Como consequência, Marighella é descaracterizado, pois o conhecemos somente como guerrilheiro expulso do PCB, ignorando (pois há pouca ou nenhuma menção no filme) seu passado como deputado constituinte e também preso político da era Vargas. Da mesma forma, o delegado responsável por sua caça e morte, Sérgio Fleury, é substituído por um personagem fictício, interpretado por Bruno Gagliasso. Assim também ocorre com os guerrilheiros que integram a ALN.

Limitado pelo descompasso histórico, o longa decide retratar uma organização revolucionária empregando uma lógica antirrevolucionária – um filme que boicota seu protagonista. Com a angústia da Aliança em primeiro plano, o que felizmente permite que o filme não descambe em mera ação pela ação, Moura mantém a esperança dos guerrilheiros em evidência, a despeito de toda a desgraça e traição da narrativa. 

Em um desespero constante, o núcleo de guerrilheiros não faz mais que cair, mesmo que, cena após cena, os diálogos de Braga e Moura insistam em frases de efeito e chavões cafonas e esperançosos que reduzem os atos da célula a um ideologismo míope. É, inclusive, escabrosa (e aqui busco dar o mínimo de spoilers possível, mas caso prefira entrar na experiência sem saber nada, pule este parágrafo agora) a divisão narrativa que ocorre após uma emboscada matar dois colegas de Marighella. Na cena, o protagonista encara diretamente a câmera – em clara referência do cinema de Spike Lee – e assume que “se é terrorismo que eles querem, é terrorismo que terão”. As ações que seguem pouco justificam a cena, tornando-a dispensável, embora o efeito de “extremizar” a atuação das personagens seja muito bem telegrafada.

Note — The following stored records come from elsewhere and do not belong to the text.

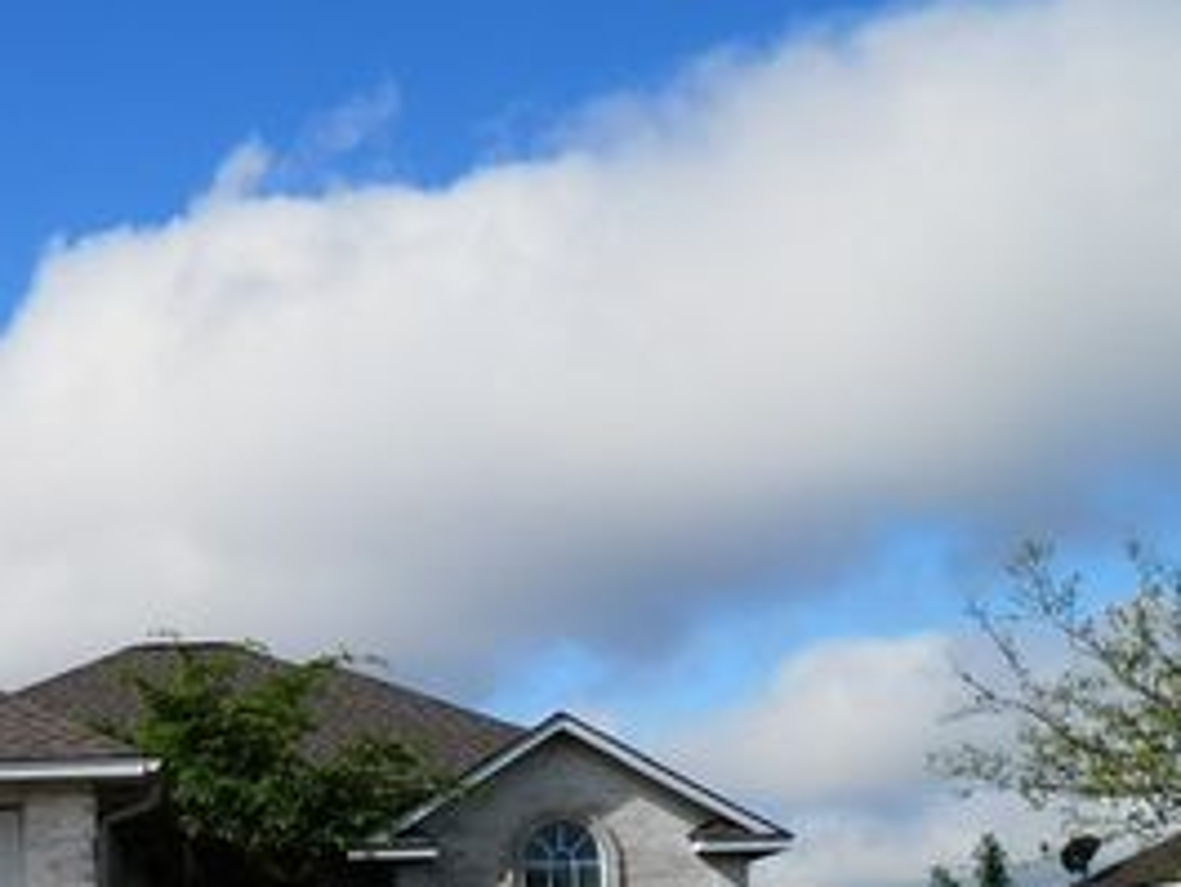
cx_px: 111
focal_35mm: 51
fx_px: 1741
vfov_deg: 27.8
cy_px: 760
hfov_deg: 35.2
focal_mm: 5
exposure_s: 1/200
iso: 80
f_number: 9
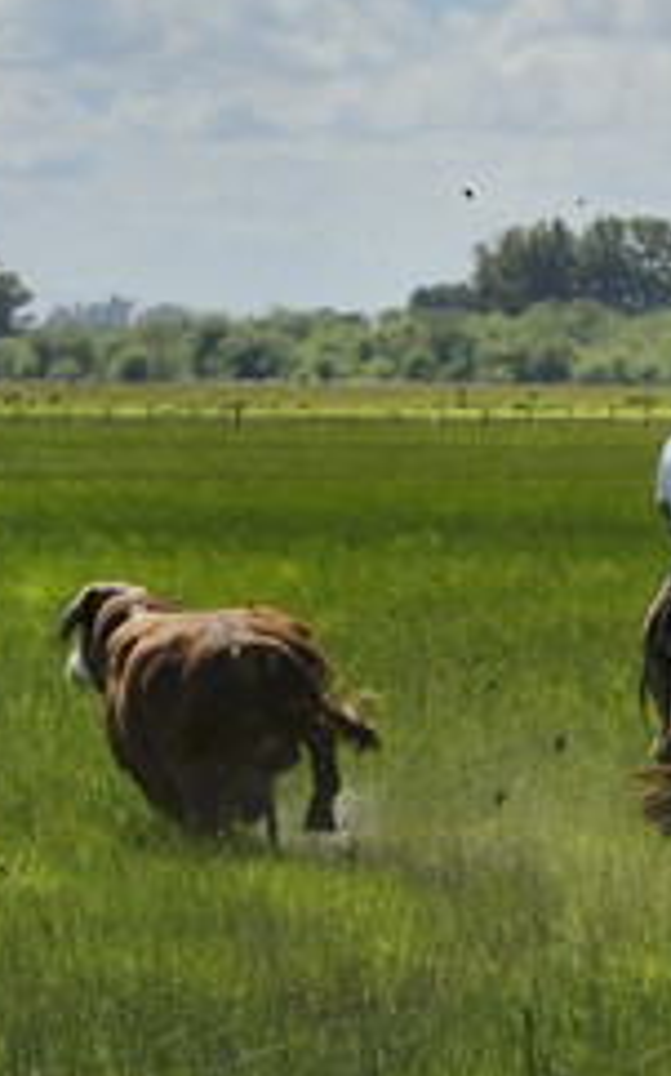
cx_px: 795
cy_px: 534
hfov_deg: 4.3
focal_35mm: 301
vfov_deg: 7.0
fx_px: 8817
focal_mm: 170
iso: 400
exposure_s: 1/800
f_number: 9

Este não é o único aceno à filmografia de Lee, que parece compor junto à caótica câmera na mão de Fernando Meirelles o rol de referências de Wagner Moura, que não consegue imprimir uma forte autoralidade na obra. É evidente que a cadência que o diretor busca estabelecer tem a intenção de apresentar a figura histórica a uma audiência ampla, mas acaba por gerar problemas de ritmo que se originam na quantidade elevada de arcos narrativos – cuja maioria funciona bem e entrega o peso emocional pretendido, mas rapidamente perde impacto por já termos de lidar com outra linha narrativa.

De projeção polêmica, Marighella é um retrato da opressão militar a um movimento revolucionário que acaba por reiterar a atmosfera antirrevolucionária e, principalmente, contrária à luta armada de seus protagonistas. Tem bons aspectos técnicos, envolvente trilha sonora e atuações potentes (a despeito da insistência de Seu Jorge de entoar cada sílaba de maneira plástica e novelesca), mas entrelaça suas partes com um pano opaco que, naturalmente, levanta dúvidas sobre seu teor biográfico.